For the artist herself, “Me” is a personal gemstone because its hook is sung in her native Korean language.

“‘Me’ is my first song that I’ve ever written [where] the hook is in Korean, so it’s very special to me,” Yu said.“It really represents me as a person [and] as a Korean artist.”

However, the hook’s Korean lyrics don’t deter listeners who can’t understand the words from enjoying the melody. 

“That hook can still get stuck in your head even if you don’t speak Korean,” one of the contest’s panelists Amelia Mason wrote, demonstrating how the essence of the song’s melody allows language to transcend linguistic borders. 

Lorenzo Bellini, Yu’s keyboardist for “Me,” and a 2021 graduate of Berklee who majored in piano performance, also attests to the accessibility of the song.

“Music is a language that has always crossed the border much easier than the verbal language,” he said. 

Despite the delicate balance between identities that cross-cultural artists must manage, Yu is careful not to favor one national audience over the other. 

“It’s not like the Korean audience is more important than the American audience or vice versa,” Yu said. “I just wanted to make a song for everyone.” 

This isn’t Yu’s first time integrating Korean elements into her music. While learning the colonial history of R&B at Berklee, Yu said she was inspired to reconnect with the cultural roots of Korean music, an endeavor especially important to her as the daughter of a composer and conductor of traditional Korean music. 

In order to properly translate facets of traditional music into her contemporary work, Yu began self-producing. The result was “Honey Eyes,” the first single she produced herself. The song includes a sample of the gayageum, a traditional Korean string instrument. Producing her own work has allowed Yu to maintain artistic autonomy and embrace her perfectionist tendencies.

“I just want to create something that sounds like HEESU,” Yu said.

Akin to the “infectious energy” of her Tiny Desk Contest performance, Yu was something of a contagious force herself at Berklee, spreading her positivity and fearless ambition to those around her. 

For Stephanie Pourgouri, Yu’s close friend and a senior double major in contemporary writing and production and music performance at Berklee, Yu kick-started Pourgouri’s performing career by encouraging her to conduct and perform her first show at the musical college. 

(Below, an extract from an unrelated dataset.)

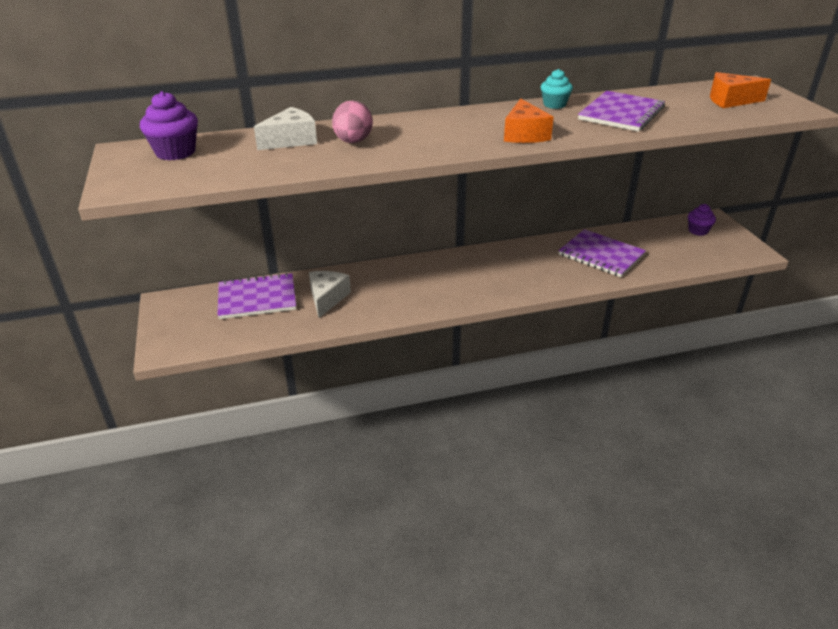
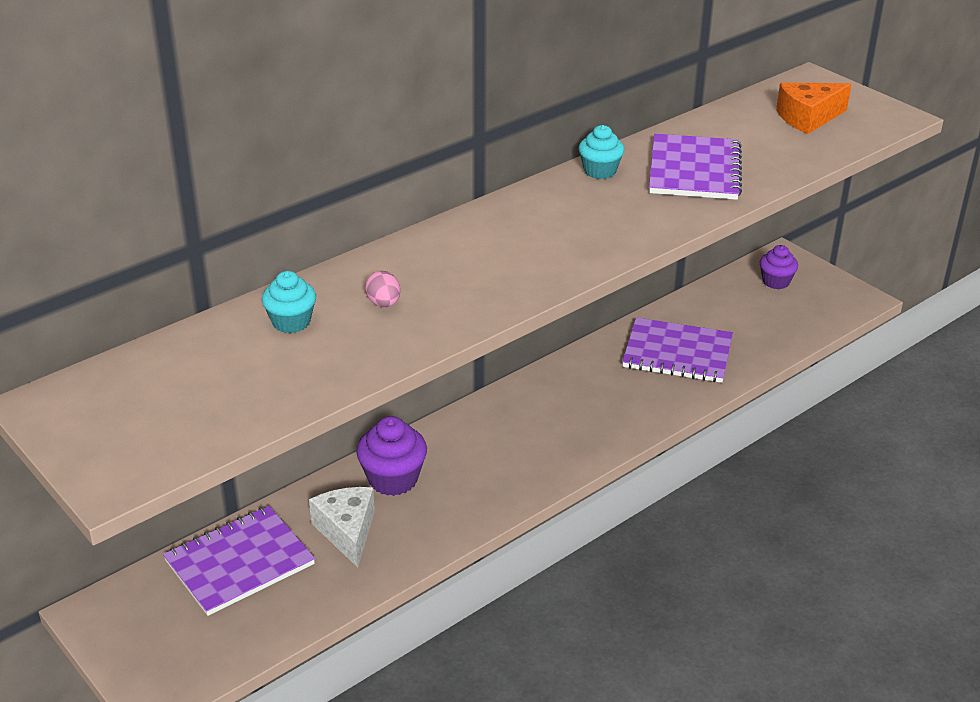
camera: 25 degrees left, 0 degrees up
purple cupcake [140,91,198,160] -> purple cupcake moved to [356,416,427,496]
white cheese [254,107,317,150] -> turquoise cupcake [262,271,316,333]
pink egg [332,101,373,143] -> pink egg [365,271,400,307], size x0.57
orange cheese [504,98,554,143] -> none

“[HEESU] was the one that pushed me to have my first show at such an early stage at Berklee and from then on I’ve been so inspired to continue performing because I just loved my first show that she made me do … I feel like I’ve grown a lot as a performer,” Pourgouri said. 

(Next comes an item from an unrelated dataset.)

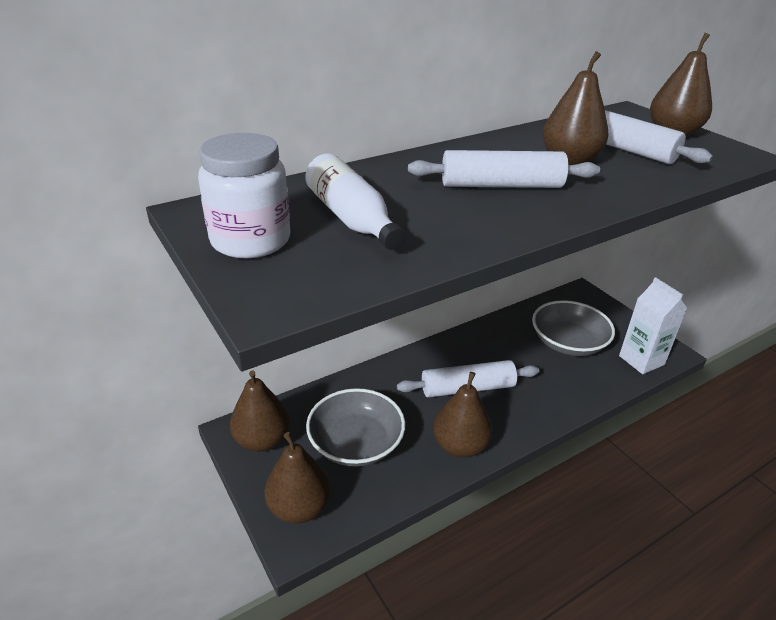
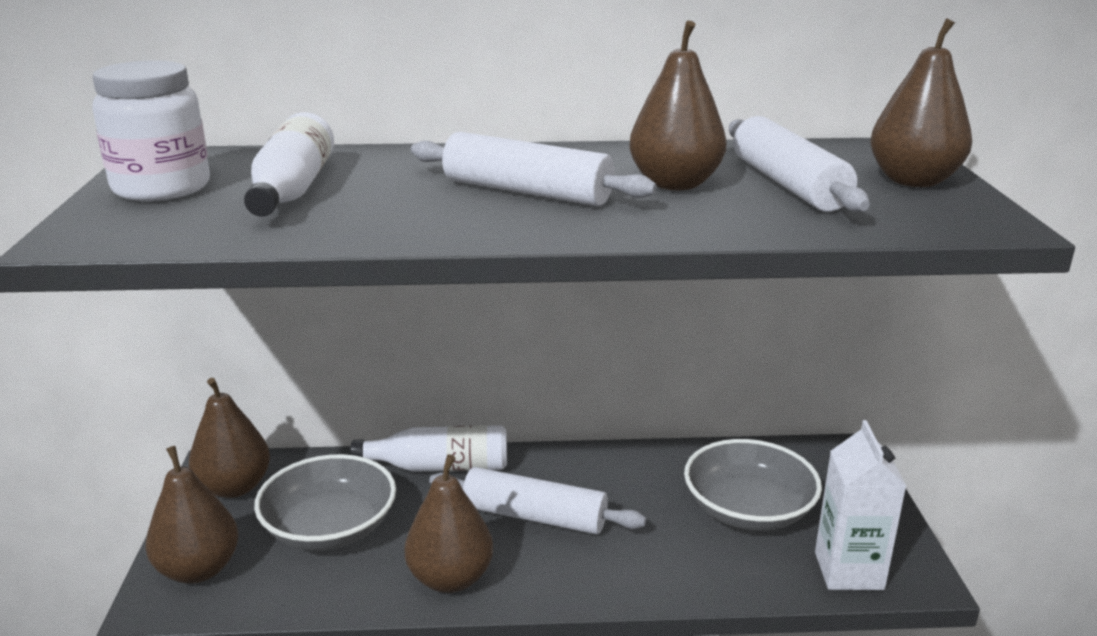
camera: 30 degrees right, 10 degrees down
none -> white bottle [350,425,507,472]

When asked what has been most integral to their formation as musicians today, Yu, Bellini and Pourgouri all emphasized the cultural diversity of their college. Originally trained as a classical musician in Italy, Bellini said that without the international presence of the student body, he would not have been introduced to HEESU’s music style that challenges traditional labeling-conventions yet incorporates her Korean roots.

“[Labels] are a way of formalization to categorize things but some things can grow in the middle between two styles and you don’t know what to really call them,” Bellini said. “[HEESU’s] singing is really soul but the melody traces back to her Korean origins.” 

It’s hard to stay motivated as a budding musician, especially when you may not have anything to show for it yet. Yu said that it was discouraging not to have original tracks in the first half of her Berklee college years, while being surrounded in a sea of other talented and experienced musicians.

However, it was a mere three lines from “After the Storm” by Kali Uchis that served as a wake-up call for the South Korean “Me” singer: “Just look in the mirror/ No one’s gonna save you now/ So you better save yourself.” 

While it may feel cliché, Yu’s advice to other young artists is to follow that philosophy, even if it means challenging the odds stacked against you.

“If you don’t believe in yourself, who’s going to believe in you?” Yu said.